Well-designed research assignments can develop students' critical thinking skills and deepen their subject knowledge.
Keep in mind the tips below when designing a research assignment. Librarians are also happy to work with you on assignment design. And there are many alternatives to the research paper!
- Explain the assignment clearly, preferably in writing. BE SPECIFIC.
Identify the purpose of the assignment and learning objectives for students.
Provide a grading rubric specific to the assignment.
- If you expect students to use primary source material, be sure they understand what you mean by primary.
- Be clear about differences between popular and scholarly resources; state differences between types of sources when there is a specific requirement to use (or not use) them.
- If you discourage the use of “web sites", be sure to clarify that web-based research databases subscribed to by the library are acceptable.
- Check with your subject librarian to be sure that the library has the resources your students need to complete the assignment.
- Ask your subject librarian to create a course guide so that students can easily identify resources.
- Use Reserves when necessary to avoid having many students trying to access the same piece of information.
- Make the assignment part of a real inquiry that is linked to course content. Teach research techniques, or ask your subject librarian to do it.

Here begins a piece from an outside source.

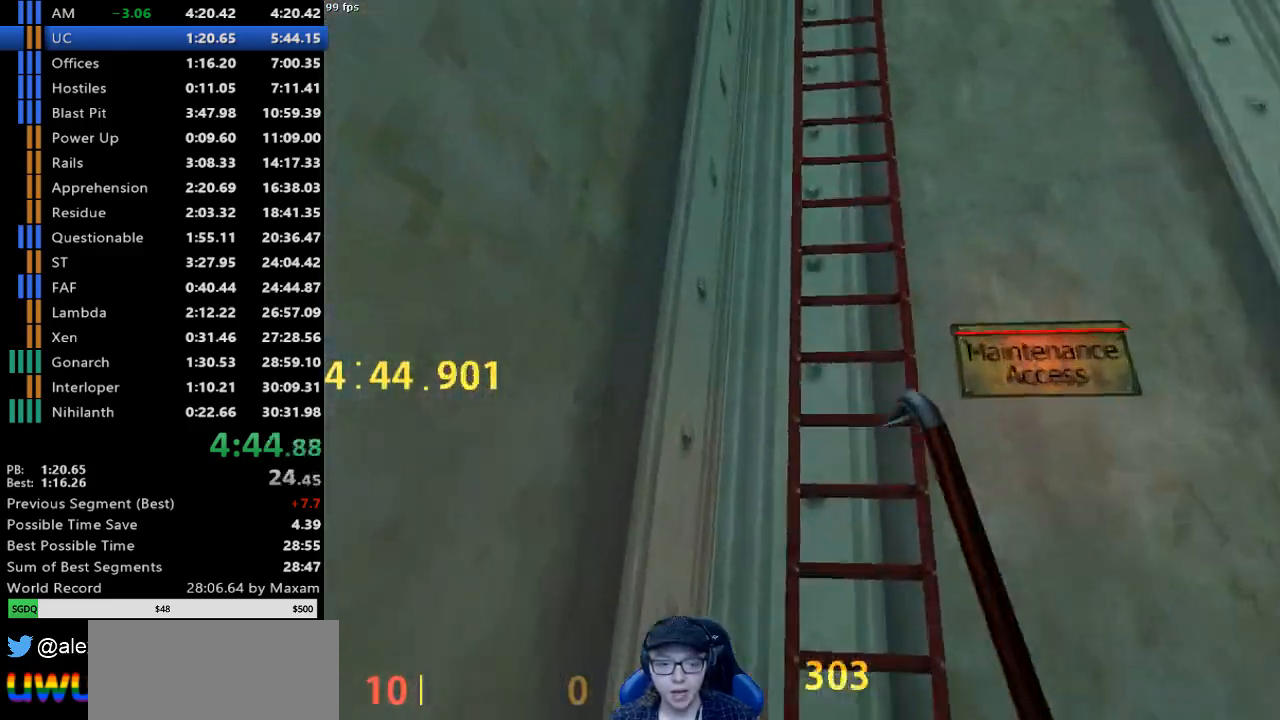
{"keys": ["d", "w"], "mouse": [], "events": [[17, "mouse_wheel_down", "down"], [67, "a", "up"], [67, "d", "down"], [200, "mouse_wheel_down", "up"]]}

- Most students will need guidance to complete library research assignments. Encourage your students to consult with their subject librarian or to get help at the reference desk throughout the research process.

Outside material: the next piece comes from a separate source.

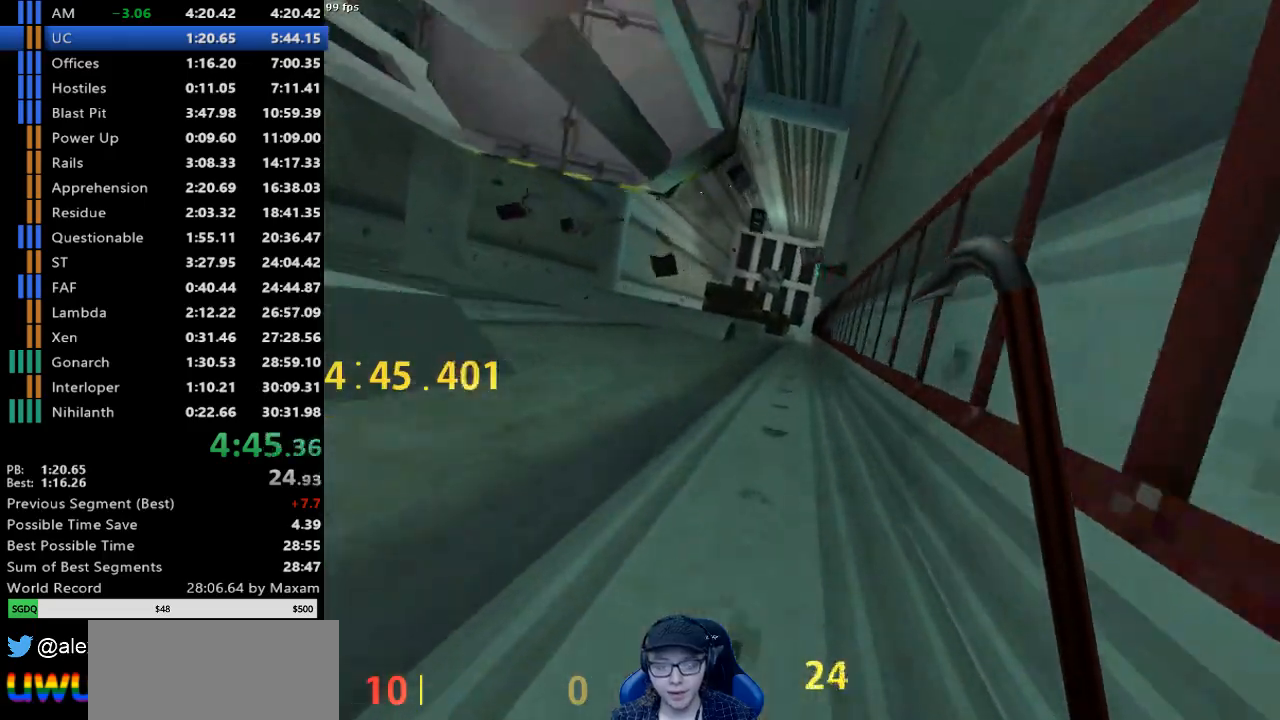
{"keys": ["d", "w"], "mouse": [], "events": []}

- Practice shaping topics into research questions and show your students what to look for when you research the literature on an unfamiliar subject.
- Provide opportunities for feedback and reflection. Include a method for evaluating strategies (such as research logs). Require students to exercise critical thinking in the research process.

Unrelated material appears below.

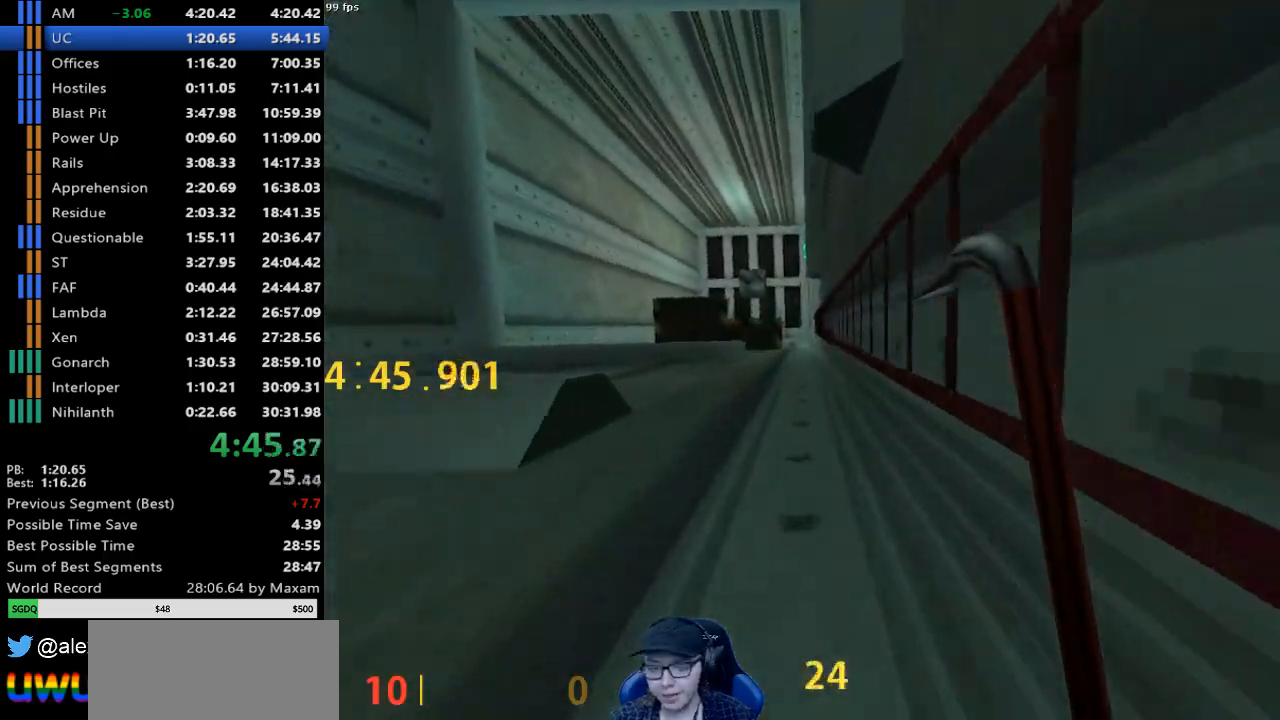
{"keys": ["d", "w"], "mouse": [], "events": []}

- Design assignments that require your students to evaluate, analyze, and synthesize the information they find.
- Grade their bibliographies for quality of sources and balance, not just for style.
- Have them develop criteria for judging the quality of sources (or present your own and discuss in class).
- Include Emory College's Honor Code, which contains a policy on plagiarism, in the syllabus and discuss the role of documentation in a community of scholars.
- Require that the students submit work in drafts to avoid plagiarism.
- Anti-Plagiarism Strategies for Research Papers: a site by Robert Harris with strategies to combat plagiarism on research papers.